START Record extracts
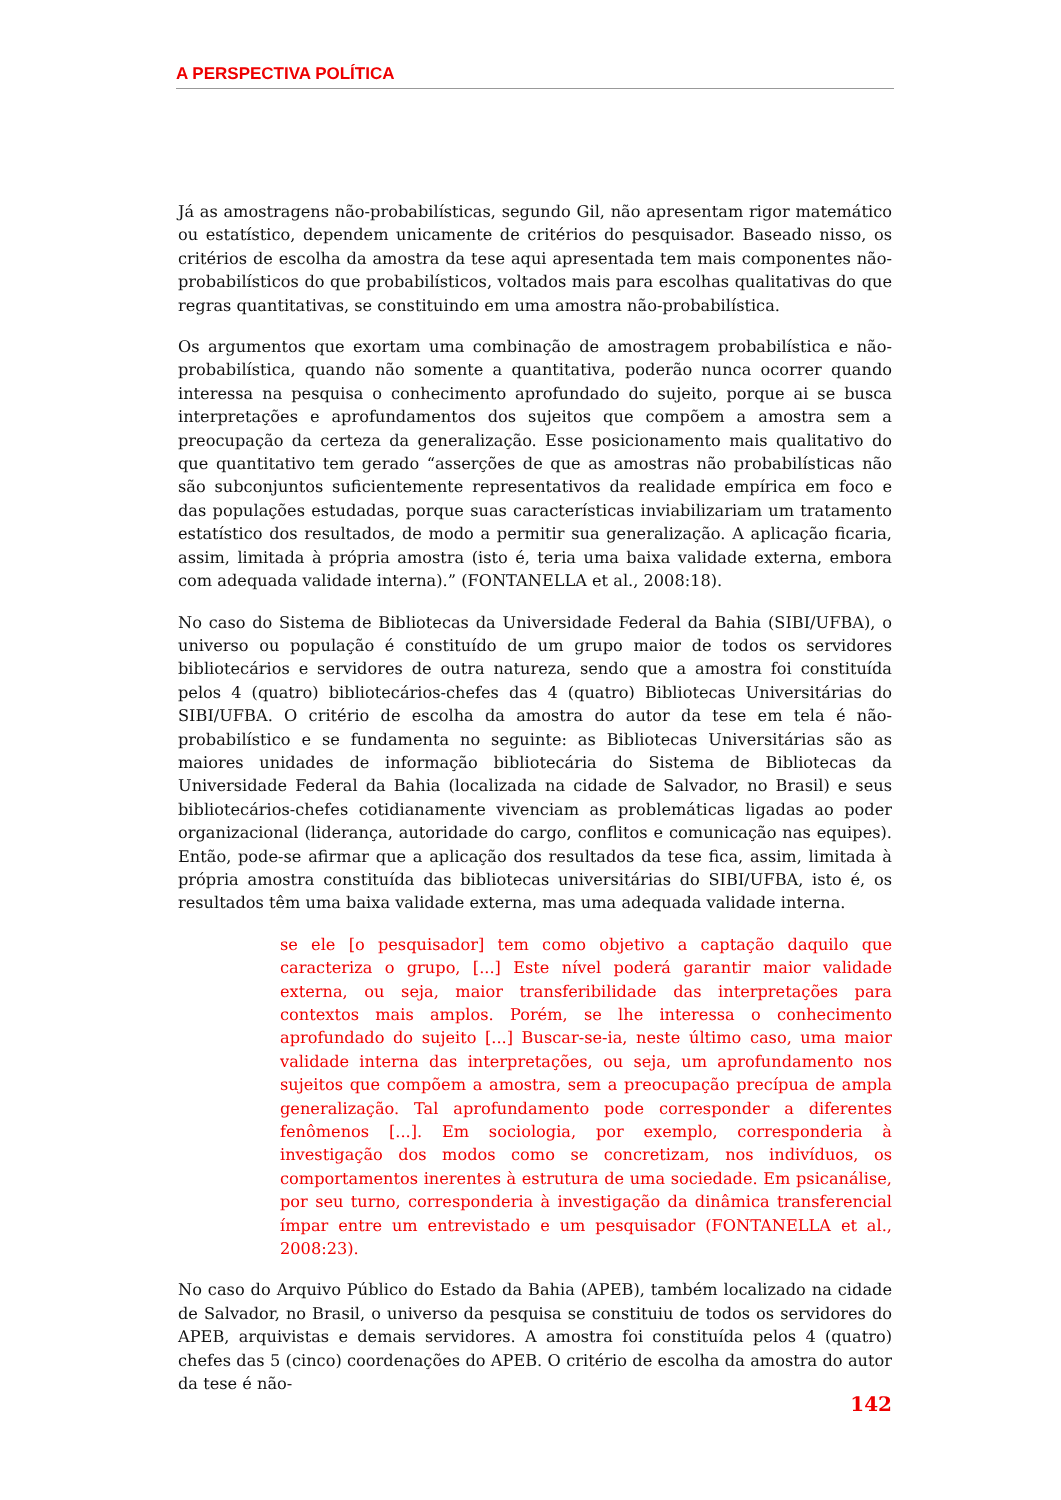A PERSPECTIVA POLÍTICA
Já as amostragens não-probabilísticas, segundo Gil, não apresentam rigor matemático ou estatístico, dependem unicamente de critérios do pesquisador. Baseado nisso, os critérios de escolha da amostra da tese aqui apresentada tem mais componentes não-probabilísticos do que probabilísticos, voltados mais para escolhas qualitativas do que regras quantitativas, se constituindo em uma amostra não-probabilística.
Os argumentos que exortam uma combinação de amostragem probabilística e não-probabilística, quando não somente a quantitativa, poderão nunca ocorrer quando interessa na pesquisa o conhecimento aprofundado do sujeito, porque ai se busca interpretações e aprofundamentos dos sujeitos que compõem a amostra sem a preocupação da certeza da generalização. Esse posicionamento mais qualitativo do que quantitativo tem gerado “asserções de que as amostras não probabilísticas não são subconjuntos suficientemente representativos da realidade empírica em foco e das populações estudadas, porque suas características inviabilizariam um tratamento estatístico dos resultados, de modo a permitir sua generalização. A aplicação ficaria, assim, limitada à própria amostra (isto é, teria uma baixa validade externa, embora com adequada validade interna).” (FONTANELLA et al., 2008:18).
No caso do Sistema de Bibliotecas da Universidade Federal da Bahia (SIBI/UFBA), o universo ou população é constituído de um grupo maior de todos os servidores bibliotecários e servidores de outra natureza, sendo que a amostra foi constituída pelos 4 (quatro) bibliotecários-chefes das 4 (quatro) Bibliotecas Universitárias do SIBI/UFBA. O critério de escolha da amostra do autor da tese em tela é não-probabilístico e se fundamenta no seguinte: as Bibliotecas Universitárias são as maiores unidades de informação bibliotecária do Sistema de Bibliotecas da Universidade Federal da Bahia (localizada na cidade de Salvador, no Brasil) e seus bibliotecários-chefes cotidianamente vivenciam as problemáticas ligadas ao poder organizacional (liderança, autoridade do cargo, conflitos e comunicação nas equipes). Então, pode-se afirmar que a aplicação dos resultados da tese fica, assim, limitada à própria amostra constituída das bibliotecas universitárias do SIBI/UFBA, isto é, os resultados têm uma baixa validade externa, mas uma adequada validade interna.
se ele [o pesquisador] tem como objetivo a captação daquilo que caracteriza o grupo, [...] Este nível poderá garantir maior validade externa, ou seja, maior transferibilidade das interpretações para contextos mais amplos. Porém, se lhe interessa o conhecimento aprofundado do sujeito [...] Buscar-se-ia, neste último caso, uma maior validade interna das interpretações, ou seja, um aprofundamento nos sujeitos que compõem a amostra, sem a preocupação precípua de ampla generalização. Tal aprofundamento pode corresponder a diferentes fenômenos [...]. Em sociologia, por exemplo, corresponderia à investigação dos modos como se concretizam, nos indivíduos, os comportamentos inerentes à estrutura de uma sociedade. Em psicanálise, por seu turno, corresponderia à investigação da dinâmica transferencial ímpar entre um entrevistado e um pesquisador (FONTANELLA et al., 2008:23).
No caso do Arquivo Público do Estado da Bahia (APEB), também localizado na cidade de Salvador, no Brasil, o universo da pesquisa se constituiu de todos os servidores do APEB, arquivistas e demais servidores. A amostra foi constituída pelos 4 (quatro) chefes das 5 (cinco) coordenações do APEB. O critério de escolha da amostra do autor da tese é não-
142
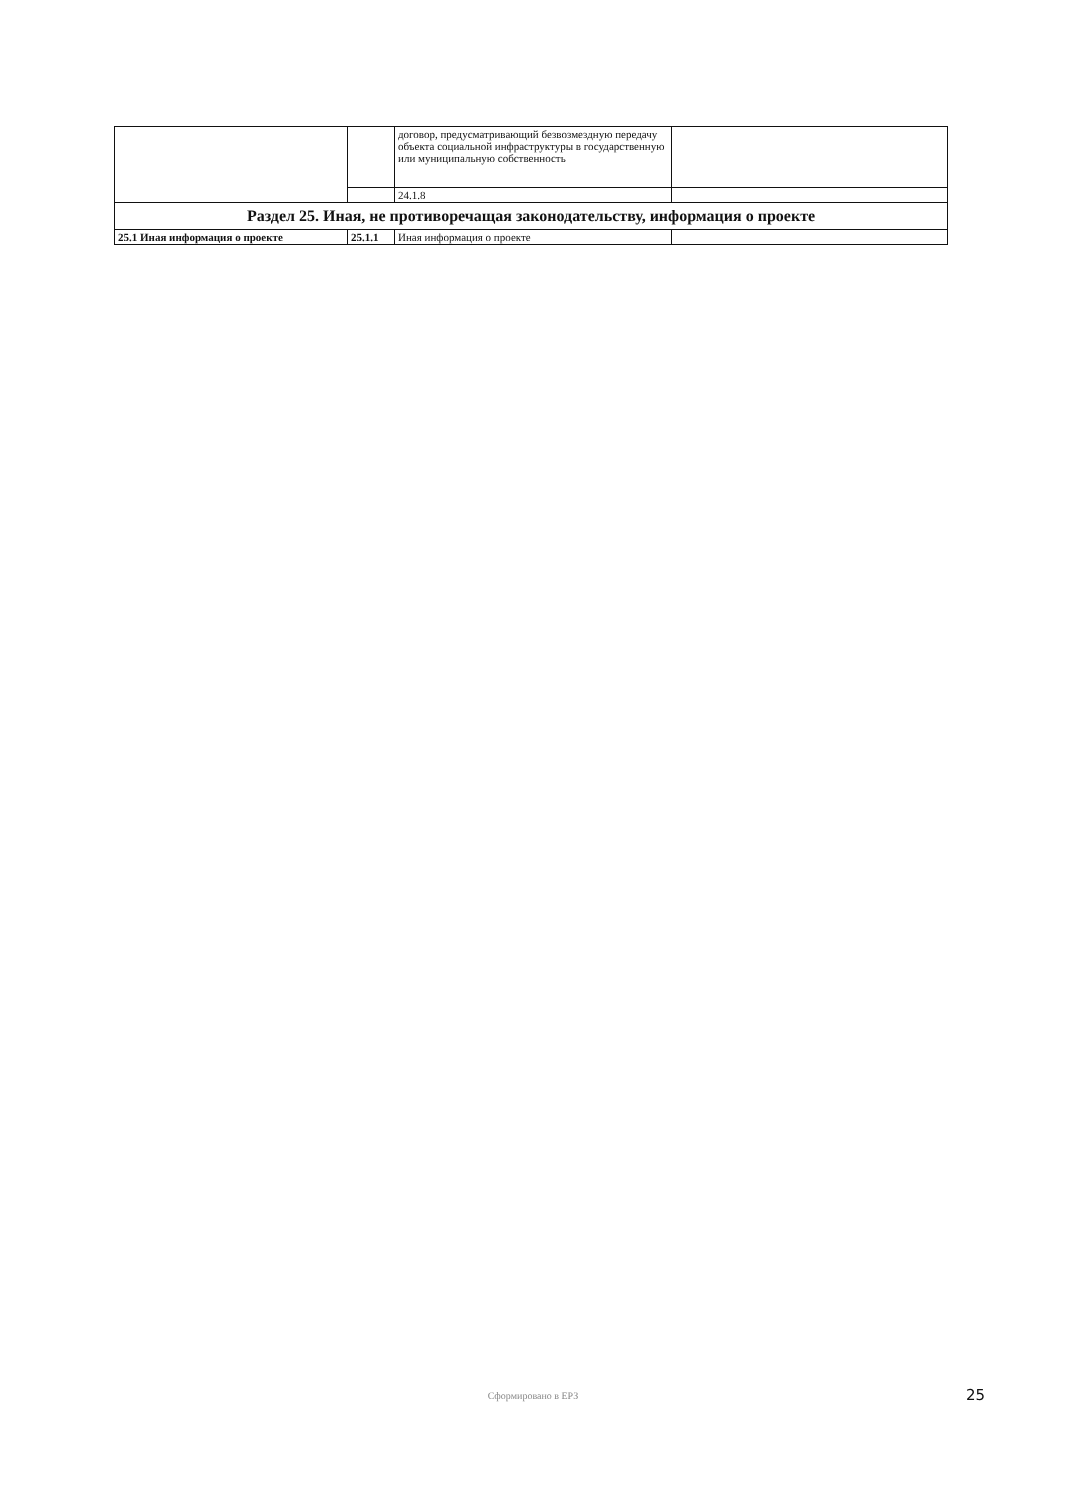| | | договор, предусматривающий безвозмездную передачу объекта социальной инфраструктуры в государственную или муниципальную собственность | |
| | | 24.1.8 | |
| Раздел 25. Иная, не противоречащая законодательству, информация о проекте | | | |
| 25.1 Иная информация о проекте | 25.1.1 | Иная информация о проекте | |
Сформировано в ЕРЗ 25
END Record extracts
**To-do item:** Only the pictures stay out; everything else in the listing above must be repeated exactly.

**Output for this exercise:**
A PERSPECTIVA POLÍTICA
Já as amostragens não-probabilísticas, segundo Gil, não apresentam rigor matemático ou estatístico, dependem unicamente de critérios do pesquisador. Baseado nisso, os critérios de escolha da amostra da tese aqui apresentada tem mais componentes não-probabilísticos do que probabilísticos, voltados mais para escolhas qualitativas do que regras quantitativas, se constituindo em uma amostra não-probabilística.
Os argumentos que exortam uma combinação de amostragem probabilística e não-probabilística, quando não somente a quantitativa, poderão nunca ocorrer quando interessa na pesquisa o conhecimento aprofundado do sujeito, porque ai se busca interpretações e aprofundamentos dos sujeitos que compõem a amostra sem a preocupação da certeza da generalização. Esse posicionamento mais qualitativo do que quantitativo tem gerado “asserções de que as amostras não probabilísticas não são subconjuntos suficientemente representativos da realidade empírica em foco e das populações estudadas, porque suas características inviabilizariam um tratamento estatístico dos resultados, de modo a permitir sua generalização. A aplicação ficaria, assim, limitada à própria amostra (isto é, teria uma baixa validade externa, embora com adequada validade interna).” (FONTANELLA et al., 2008:18).
No caso do Sistema de Bibliotecas da Universidade Federal da Bahia (SIBI/UFBA), o universo ou população é constituído de um grupo maior de todos os servidores bibliotecários e servidores de outra natureza, sendo que a amostra foi constituída pelos 4 (quatro) bibliotecários-chefes das 4 (quatro) Bibliotecas Universitárias do SIBI/UFBA. O critério de escolha da amostra do autor da tese em tela é não-probabilístico e se fundamenta no seguinte: as Bibliotecas Universitárias são as maiores unidades de informação bibliotecária do Sistema de Bibliotecas da Universidade Federal da Bahia (localizada na cidade de Salvador, no Brasil) e seus bibliotecários-chefes cotidianamente vivenciam as problemáticas ligadas ao poder organizacional (liderança, autoridade do cargo, conflitos e comunicação nas equipes). Então, pode-se afirmar que a aplicação dos resultados da tese fica, assim, limitada à própria amostra constituída das bibliotecas universitárias do SIBI/UFBA, isto é, os resultados têm uma baixa validade externa, mas uma adequada validade interna.
se ele [o pesquisador] tem como objetivo a captação daquilo que caracteriza o grupo, [...] Este nível poderá garantir maior validade externa, ou seja, maior transferibilidade das interpretações para contextos mais amplos. Porém, se lhe interessa o conhecimento aprofundado do sujeito [...] Buscar-se-ia, neste último caso, uma maior validade interna das interpretações, ou seja, um aprofundamento nos sujeitos que compõem a amostra, sem a preocupação precípua de ampla generalização. Tal aprofundamento pode corresponder a diferentes fenômenos [...]. Em sociologia, por exemplo, corresponderia à investigação dos modos como se concretizam, nos indivíduos, os comportamentos inerentes à estrutura de uma sociedade. Em psicanálise, por seu turno, corresponderia à investigação da dinâmica transferencial ímpar entre um entrevistado e um pesquisador (FONTANELLA et al., 2008:23).
No caso do Arquivo Público do Estado da Bahia (APEB), também localizado na cidade de Salvador, no Brasil, o universo da pesquisa se constituiu de todos os servidores do APEB, arquivistas e demais servidores. A amostra foi constituída pelos 4 (quatro) chefes das 5 (cinco) coordenações do APEB. O critério de escolha da amostra do autor da tese é não-
142
| | | договор, предусматривающий безвозмездную передачу объекта социальной инфраструктуры в государственную или муниципальную собственность | |
| | | 24.1.8 | |
| Раздел 25. Иная, не противоречащая законодательству, информация о проекте | | | |
| 25.1 Иная информация о проекте | 25.1.1 | Иная информация о проекте | |
Сформировано в ЕРЗ 25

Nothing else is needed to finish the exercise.